Marsela Edri is a 56-year-old grandmother who traveled from Ashdod to join February’s protest in Kfar Shalem. She was there, in part, out of concern for her own fate, she explained. “What if something happens to me? I have two sons: one is married; the other lives with me at home. And if [the state] will throw us out of the house, who will come and stand in solidarity with me?”

As she stood in the middle of an intersection, she offered her own theory as to the low turn-out and the lack of media coverage.

“There are too many protests,” she said. “Everyone needs to stop making protests for a month. We need to get organized—to sit and talk and to pick one time, together, to go out to the streets.”

“The moment it begins,” she added. “I believe it won’t stop.”

The tent protests have brought together groups who wouldn’t ordinarily attend the same demonstrations and it has motivated people who don’t usually protest at all. But, so far, it has not become that massive march that will bring about far-reaching political change. Why? Because it misses the big picture that is so obvious in Kfar Shalem: the connection to the Palestinians; that privileges afforded to a select few means forsaking rights and dignity for the masses; that a state founded on dispossession and forged in occupation is sure to have little regard for its own.

Some of my friends and acquaintances have expressed disappointment in the apolitical nature of the current protest over housing. Some have refused to join the movement because it has failed to make the connection to the occupation and other political issues. One friend told me that he finds the protests, “silly and self-centered.”

I see his point. But I also see a country with an increasingly intolerant atmosphere, where it has become taboo (and, in some cases, illegal) to speak out against the occupation. The tent protests and the cottage cheese boycott represent, perhaps, some of the few “acceptable” causes Israelis can rally around without being chastised or called “traitors.”

And whether the tent camp organizers realize it or not, it’s no coincidence that this protest comes on the heels of the anti-boycott law.

As Dov Khenin said at a talk he gave in February on the dangers of fascism, “In Israel, there is a specific democratic space. It’s not big and in connection to the Arabs, it’s even smaller, but the space is important to us because it’s the space we’re standing in.”

“What has happened in recent years is that the space is being attacked and clamped down upon from two directions. One of the attacks is coming in the form of racism,” he said, pointing to the Nakba Law and other anti-democratic legislation that is intended to stymie support for the Palestinians. He added that Jews who “think differently” are facing persecution, as well.
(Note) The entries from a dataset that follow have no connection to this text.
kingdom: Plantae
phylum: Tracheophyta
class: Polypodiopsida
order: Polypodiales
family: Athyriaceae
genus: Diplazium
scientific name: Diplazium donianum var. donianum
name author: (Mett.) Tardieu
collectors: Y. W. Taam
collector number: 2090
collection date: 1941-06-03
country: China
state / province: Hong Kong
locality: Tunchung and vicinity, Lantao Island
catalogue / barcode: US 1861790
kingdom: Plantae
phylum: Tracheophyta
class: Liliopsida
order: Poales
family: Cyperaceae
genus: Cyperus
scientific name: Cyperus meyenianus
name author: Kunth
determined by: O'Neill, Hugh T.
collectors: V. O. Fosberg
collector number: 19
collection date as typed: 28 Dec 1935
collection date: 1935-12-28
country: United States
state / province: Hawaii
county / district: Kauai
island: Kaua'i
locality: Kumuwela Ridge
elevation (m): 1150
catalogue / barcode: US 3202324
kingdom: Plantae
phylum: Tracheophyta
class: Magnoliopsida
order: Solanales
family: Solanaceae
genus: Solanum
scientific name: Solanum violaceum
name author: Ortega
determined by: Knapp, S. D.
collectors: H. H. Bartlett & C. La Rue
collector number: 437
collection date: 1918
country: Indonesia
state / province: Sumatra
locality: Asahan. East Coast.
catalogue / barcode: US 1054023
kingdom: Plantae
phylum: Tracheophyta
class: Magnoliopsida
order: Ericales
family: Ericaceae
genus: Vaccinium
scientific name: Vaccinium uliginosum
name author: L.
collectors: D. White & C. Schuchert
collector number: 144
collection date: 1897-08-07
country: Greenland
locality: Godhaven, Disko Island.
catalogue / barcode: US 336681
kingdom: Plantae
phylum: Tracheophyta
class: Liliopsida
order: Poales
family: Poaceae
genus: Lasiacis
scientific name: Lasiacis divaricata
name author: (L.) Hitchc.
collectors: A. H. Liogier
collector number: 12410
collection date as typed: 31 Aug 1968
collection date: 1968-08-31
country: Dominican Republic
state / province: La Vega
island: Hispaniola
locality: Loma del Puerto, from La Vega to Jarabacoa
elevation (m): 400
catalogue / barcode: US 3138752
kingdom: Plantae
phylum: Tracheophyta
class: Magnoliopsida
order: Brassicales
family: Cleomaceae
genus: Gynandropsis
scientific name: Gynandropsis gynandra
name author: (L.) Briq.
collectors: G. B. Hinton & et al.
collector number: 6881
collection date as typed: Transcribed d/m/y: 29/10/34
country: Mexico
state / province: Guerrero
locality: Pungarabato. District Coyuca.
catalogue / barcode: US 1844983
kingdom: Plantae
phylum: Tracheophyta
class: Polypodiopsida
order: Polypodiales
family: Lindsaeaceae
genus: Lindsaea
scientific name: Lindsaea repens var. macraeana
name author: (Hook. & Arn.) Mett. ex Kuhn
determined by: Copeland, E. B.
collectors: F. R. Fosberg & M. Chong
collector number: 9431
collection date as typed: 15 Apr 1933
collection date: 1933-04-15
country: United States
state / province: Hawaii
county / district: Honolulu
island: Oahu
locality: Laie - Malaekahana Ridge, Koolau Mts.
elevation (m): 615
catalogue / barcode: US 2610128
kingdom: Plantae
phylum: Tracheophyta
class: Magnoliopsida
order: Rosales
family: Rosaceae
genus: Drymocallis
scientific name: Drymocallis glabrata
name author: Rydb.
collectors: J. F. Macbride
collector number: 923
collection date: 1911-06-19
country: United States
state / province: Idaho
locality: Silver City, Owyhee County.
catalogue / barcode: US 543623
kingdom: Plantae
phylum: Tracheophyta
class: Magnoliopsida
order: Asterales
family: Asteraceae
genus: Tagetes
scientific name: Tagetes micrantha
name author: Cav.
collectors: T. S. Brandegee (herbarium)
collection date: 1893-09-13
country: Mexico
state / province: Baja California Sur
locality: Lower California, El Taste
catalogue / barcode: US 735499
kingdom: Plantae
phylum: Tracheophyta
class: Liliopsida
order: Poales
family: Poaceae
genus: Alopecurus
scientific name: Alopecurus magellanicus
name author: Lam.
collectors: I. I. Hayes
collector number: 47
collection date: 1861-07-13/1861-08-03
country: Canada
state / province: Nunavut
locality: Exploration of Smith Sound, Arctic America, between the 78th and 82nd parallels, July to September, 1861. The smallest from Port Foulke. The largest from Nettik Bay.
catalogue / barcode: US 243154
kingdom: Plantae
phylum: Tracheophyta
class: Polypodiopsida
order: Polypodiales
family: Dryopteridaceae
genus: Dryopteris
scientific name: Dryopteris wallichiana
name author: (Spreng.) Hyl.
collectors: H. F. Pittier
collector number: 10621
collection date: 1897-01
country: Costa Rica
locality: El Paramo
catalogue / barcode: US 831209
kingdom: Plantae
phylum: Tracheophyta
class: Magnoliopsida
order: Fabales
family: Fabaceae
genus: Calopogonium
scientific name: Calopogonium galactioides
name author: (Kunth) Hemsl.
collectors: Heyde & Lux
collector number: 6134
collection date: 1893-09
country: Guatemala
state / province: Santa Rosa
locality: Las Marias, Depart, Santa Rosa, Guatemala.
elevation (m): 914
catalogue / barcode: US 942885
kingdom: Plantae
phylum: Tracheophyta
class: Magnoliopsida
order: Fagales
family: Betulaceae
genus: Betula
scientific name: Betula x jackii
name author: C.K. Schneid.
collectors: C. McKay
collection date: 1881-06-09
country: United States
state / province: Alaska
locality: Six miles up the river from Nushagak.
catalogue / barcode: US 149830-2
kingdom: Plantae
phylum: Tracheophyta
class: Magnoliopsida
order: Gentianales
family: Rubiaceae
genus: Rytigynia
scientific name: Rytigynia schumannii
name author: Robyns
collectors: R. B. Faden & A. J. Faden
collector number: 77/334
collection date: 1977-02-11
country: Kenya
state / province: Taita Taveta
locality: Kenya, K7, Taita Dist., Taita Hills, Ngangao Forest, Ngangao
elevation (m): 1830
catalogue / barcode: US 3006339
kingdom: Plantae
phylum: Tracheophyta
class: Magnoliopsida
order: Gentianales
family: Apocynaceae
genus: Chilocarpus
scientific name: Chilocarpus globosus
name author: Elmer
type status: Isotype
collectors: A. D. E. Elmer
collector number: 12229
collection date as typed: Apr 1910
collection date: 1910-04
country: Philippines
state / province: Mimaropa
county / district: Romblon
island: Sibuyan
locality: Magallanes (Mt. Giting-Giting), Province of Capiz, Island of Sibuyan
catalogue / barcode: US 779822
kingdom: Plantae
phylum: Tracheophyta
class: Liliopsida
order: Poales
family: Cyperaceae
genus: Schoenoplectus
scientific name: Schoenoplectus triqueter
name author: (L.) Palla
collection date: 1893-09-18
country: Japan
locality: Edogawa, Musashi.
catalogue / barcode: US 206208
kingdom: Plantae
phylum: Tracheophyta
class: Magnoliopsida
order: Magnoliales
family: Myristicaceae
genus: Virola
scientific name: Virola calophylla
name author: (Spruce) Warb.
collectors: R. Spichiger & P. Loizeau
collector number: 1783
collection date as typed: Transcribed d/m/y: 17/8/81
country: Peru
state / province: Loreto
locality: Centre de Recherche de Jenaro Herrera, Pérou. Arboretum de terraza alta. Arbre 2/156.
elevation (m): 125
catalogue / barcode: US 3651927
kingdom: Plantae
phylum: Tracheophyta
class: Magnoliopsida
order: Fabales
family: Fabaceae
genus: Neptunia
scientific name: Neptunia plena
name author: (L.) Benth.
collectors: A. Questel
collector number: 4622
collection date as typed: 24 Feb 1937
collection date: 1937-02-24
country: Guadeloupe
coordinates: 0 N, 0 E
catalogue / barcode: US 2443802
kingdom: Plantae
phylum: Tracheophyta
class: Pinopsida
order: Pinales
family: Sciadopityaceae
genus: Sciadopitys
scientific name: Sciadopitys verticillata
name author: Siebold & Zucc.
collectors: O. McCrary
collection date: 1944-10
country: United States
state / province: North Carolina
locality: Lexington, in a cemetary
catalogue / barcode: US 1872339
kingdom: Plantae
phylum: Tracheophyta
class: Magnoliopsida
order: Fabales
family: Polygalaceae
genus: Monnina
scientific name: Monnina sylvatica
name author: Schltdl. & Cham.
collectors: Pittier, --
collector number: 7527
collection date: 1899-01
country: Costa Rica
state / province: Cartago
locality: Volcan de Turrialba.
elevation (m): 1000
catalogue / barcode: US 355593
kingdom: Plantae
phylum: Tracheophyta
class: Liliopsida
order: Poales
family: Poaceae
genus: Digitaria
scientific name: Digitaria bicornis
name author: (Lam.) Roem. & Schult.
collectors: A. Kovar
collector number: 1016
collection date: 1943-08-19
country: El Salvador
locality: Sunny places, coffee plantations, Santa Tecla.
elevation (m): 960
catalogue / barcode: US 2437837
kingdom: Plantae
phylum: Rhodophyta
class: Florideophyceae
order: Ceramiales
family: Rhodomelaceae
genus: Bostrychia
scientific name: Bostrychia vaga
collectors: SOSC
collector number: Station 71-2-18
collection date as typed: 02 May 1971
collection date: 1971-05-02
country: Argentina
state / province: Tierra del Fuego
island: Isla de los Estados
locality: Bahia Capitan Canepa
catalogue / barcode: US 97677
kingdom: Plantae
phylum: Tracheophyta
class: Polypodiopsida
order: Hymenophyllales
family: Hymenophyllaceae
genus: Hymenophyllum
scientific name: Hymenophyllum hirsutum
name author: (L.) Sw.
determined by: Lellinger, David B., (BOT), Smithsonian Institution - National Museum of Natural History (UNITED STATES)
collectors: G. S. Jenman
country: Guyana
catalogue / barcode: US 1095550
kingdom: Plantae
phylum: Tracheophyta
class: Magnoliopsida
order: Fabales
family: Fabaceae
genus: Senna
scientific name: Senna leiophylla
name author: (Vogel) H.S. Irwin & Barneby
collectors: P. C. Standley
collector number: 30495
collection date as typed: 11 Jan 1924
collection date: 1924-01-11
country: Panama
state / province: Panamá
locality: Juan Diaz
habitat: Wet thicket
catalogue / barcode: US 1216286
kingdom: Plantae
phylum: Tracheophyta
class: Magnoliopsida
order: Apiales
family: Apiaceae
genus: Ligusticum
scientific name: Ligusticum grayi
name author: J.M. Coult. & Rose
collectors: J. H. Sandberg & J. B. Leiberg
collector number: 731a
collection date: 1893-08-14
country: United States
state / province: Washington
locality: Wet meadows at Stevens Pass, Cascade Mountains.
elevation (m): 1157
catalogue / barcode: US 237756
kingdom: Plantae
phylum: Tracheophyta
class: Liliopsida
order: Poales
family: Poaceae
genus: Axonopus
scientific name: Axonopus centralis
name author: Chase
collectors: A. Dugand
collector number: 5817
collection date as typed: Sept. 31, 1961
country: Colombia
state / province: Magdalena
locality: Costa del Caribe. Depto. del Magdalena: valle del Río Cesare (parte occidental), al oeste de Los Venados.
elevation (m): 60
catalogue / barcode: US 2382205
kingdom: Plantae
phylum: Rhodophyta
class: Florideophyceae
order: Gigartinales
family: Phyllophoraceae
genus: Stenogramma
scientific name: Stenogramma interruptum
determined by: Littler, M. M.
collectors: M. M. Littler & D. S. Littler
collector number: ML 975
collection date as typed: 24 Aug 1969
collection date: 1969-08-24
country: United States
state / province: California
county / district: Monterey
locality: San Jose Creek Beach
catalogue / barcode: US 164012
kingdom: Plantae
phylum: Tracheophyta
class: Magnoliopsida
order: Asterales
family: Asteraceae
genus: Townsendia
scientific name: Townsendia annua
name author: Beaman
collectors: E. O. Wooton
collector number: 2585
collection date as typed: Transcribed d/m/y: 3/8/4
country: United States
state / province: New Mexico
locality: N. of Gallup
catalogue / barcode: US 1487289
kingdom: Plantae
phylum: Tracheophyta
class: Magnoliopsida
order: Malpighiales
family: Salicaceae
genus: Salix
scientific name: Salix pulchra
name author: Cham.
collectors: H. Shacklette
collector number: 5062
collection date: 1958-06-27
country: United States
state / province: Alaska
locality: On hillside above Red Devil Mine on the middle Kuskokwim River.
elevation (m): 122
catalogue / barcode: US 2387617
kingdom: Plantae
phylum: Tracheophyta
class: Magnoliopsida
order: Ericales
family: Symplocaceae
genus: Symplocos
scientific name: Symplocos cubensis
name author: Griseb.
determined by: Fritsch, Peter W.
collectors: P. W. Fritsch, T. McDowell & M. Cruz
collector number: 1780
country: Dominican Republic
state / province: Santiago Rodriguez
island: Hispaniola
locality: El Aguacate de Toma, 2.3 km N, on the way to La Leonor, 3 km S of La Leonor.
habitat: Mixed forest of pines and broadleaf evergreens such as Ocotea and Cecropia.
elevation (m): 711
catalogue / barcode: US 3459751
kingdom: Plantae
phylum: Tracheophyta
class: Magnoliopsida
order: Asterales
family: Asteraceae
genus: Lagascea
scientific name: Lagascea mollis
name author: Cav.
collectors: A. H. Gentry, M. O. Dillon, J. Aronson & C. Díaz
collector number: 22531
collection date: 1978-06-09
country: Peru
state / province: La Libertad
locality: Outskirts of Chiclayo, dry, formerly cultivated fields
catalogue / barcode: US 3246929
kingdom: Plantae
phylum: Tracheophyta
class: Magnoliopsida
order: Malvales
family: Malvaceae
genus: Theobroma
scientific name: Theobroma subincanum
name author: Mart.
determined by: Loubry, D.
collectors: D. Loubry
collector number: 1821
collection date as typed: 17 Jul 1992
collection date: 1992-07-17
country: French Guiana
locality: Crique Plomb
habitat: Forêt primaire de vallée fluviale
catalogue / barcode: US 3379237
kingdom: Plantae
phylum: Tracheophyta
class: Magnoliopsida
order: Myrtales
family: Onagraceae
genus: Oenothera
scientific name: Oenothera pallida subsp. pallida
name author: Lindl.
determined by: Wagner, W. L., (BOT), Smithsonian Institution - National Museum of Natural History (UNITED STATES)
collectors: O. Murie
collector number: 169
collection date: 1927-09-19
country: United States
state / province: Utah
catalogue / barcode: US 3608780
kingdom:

“We’re paying less attention to the second form of attack…tycoons and oligarchs and the group of capitalists who rule the economy in a concentrated way.”

But recently—between the cottage cheese boycott and the tent protests—tens of thousands have begun to look at exactly these issues.

The tent protests represent a brave first step towards a more democratic space. But Israelis still need to open their eyes and see the bigger picture. They need to acknowledge that the state’s policy of expansion has bled the country dry, financially and morally. They need to understand that the 1967 war and the occupation that began soon thereafter do not exist in a vacuum—these events are connected to those houses in Kfar Shalem, homes that were once Palestinian, are now Jewish, and, if the state has its way, will be bulldozed for business interests.

The moment Israelis open their eyes, the moment they understand what’s really going on around them, they’ll be unstoppable.

Photo: Mya Guarnieri. A protester sits in an intersection in Kfar Shalem as police hustle to avert traffic.